Sağlık Bakanlığı, doğum hizmetlerini geliştirmek ve sezaryen oranlarını azaltmak amacıyla kapsamlı reformlar ve çeşitli projeler yürütmektedir. Bu kapsamda, “Her Gebeye Ebe” projesi, anne adaylarının doğum sürecinde profesyonel ve sürekli destek almasını sağlayacak önemli bir adım olmuştur. Proje, ilk gebeliği olan kadınların doğum öncesi, sırası ve sonrası süreçte, uzman ebe ve sorumlu ebe modelleri ile birebir takip edilmesini öngörmektedir. Son 8 ayda yaklaşık 60 bin gebe bu hizmetten yararlanmış ve anne adaylarının doğuma hazırlık süreçleri önemli ölçüde iyileşmiştir. Ayrıca, gebelerin son üç ayında, doğumu kolaylaştırıcı nefes egzersizleri, uygun pozisyonlar ve gevşeme teknikleri ücretsiz olarak sunulmaktadır.

Anne Dostu Hastane Sayısında Artış ve Konforlu Doğum Deneyimi

Sağlık Bakanlığı’nın hedefleri doğrultusunda, anne dostu hastane sayısı büyük bir ivme kazanmış ve şu anda 184’e ulaşmıştır.
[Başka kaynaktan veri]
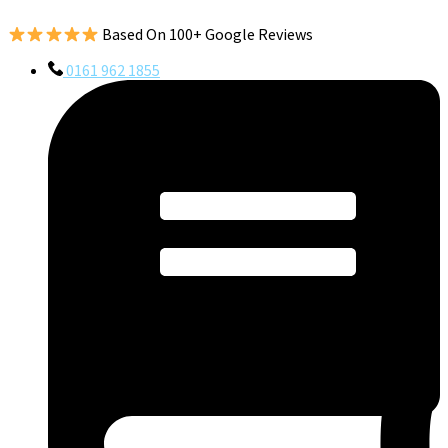
Based On 100+ Google Reviews
0161 962 1855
Bu hastanelerde, doğum yapan anne adaylarına tek kişilik, konforlu odalar sağlanmakta; doğum sırasında ten tene temas ve emzirme, gecikmeden başlanmaktadır. Bu uygulamalar, anne ve bebek arasındaki bağın güçlenmesine ve doğum sonrası iyileşme sürecinin hızlanmasına katkı sağlamaktadır. Ayrıca, gebe okulları sayısı bin 450’ye çıkarılmış ve “Annelik Yolculuğu” mobil uygulaması aracılığıyla 500 bin anne adayına ulaşılmıştır. Bu sayede, anne adaylarının bilinçlenmesi ve doğum öncesi hazırlık seviyeleri yükseltilmiştir.
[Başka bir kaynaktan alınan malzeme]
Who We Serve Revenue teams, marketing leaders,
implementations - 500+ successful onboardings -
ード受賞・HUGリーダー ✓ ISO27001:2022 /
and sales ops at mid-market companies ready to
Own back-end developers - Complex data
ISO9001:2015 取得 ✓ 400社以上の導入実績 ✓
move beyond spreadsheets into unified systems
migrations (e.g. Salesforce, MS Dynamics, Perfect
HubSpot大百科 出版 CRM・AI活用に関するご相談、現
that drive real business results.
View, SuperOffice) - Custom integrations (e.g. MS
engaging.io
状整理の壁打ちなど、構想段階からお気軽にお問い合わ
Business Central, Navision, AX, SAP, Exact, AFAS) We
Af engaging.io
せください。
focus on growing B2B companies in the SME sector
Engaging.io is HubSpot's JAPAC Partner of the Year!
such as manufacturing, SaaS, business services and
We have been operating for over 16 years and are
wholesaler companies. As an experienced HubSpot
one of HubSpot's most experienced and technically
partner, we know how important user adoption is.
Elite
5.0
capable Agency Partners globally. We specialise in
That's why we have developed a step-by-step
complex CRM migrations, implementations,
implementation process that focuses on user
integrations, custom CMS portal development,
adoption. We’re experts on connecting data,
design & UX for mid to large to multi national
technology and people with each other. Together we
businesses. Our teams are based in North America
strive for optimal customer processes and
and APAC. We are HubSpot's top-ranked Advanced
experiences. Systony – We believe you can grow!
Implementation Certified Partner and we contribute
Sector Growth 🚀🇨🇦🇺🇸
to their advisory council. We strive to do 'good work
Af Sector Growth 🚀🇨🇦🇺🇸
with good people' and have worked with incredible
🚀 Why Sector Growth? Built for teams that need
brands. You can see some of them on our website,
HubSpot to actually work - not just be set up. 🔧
Normal Doğumun Güçlendirilmesi ve Sezaryenlerin Azaltılması İçin Yeni Eylem Planları

Sağlık Bakanlığı, yüksek sezaryen oranlarının azaltılması ve normal doğumun teşvik edilmesi amacıyla yeni eylem planları hazırlamaktadır. Bu planlar kapsamında, sağlık kurumlarında tıbben gereksiz sezaryenlerin önüne geçmek, doğumun doğal sürecini desteklemek ve annenin psikolojik ve fiziksel konforunu artırmak temel hedefler arasında yer almaktadır. Yapılan çalıştaylar ve uzmanların katılımıyla gerçekleştirilen değerlendirmeler, doğumun her aşamasında alınacak önlemler ve uygulanacak yeni uygulamalar belirlenmektedir. Ayrıca, doğum sırasında ve sonrasında anne ve bebeğin sağlığını ön planda tutan, modern ve insana dokunan hizmet modelleri geliştirilmekte ve yaygınlaştırılmaktadır.

Sağlık Sisteminde Kalite ve Güvenliğin Önemi

Sağlık sisteminde kalite ve güvenlik, doğum ve anne sağlığı hizmetlerinin temel taşlarıdır. Bu bağlamda, hastanelerde uygulanan standartların yükseltilmesi ve personelin sürekli eğitimi büyük önem taşımaktadır. Anne dostu hastane sertifikası alan kurumların sayısı artırılmakta, böylece doğum hizmetlerinin kalitesi garanti altına alınmaktadır. Ayrıca, doğum sonrası takip ve destek hizmetleri güçlendirilerek, anne ve bebek sağlığının korunması sağlanmaktadır. Bu uygulamalar, sağlık hizmetlerinin sürdürülebilirliğini sağlamak ve anne adaylarının doğum sürecinde güven duyduğu bir ortam oluşturmak amacıyla hayata geçirilmiştir.

Sonuç ve Gelecek Perspektifleri

Türkiye’de doğum oranlarının iyileştirilmesi ve sezaryen oranlarının azaltılması, kapsamlı ve sürdürülebilir politikalarla mümkündür. Bu doğrultuda, anne ve bebek sağlığını ön planda tutan, bilinçli ve bilinçlendirilmiş hizmet modelleri geliştirilmelidir. Sağlık Bakanlığı’nın yürüttüğü projeler ve reformlar, bu hedeflere ulaşmada büyük katkı sağlamaktadır. Ayrıca, toplumda doğuma dair farkındalık oluşturmak ve sezaryenin gereksiz tercih edilmesini engellemek için sürekli eğitim ve bilinçlendirme çalışmaları yapılmalıdır. Güçlü, güvenli ve kaliteli doğum hizmetleri, sadece sağlık sisteminin değil, aynı zamanda toplumun genel refah seviyesinin de artmasına katkı sağlayacaktır.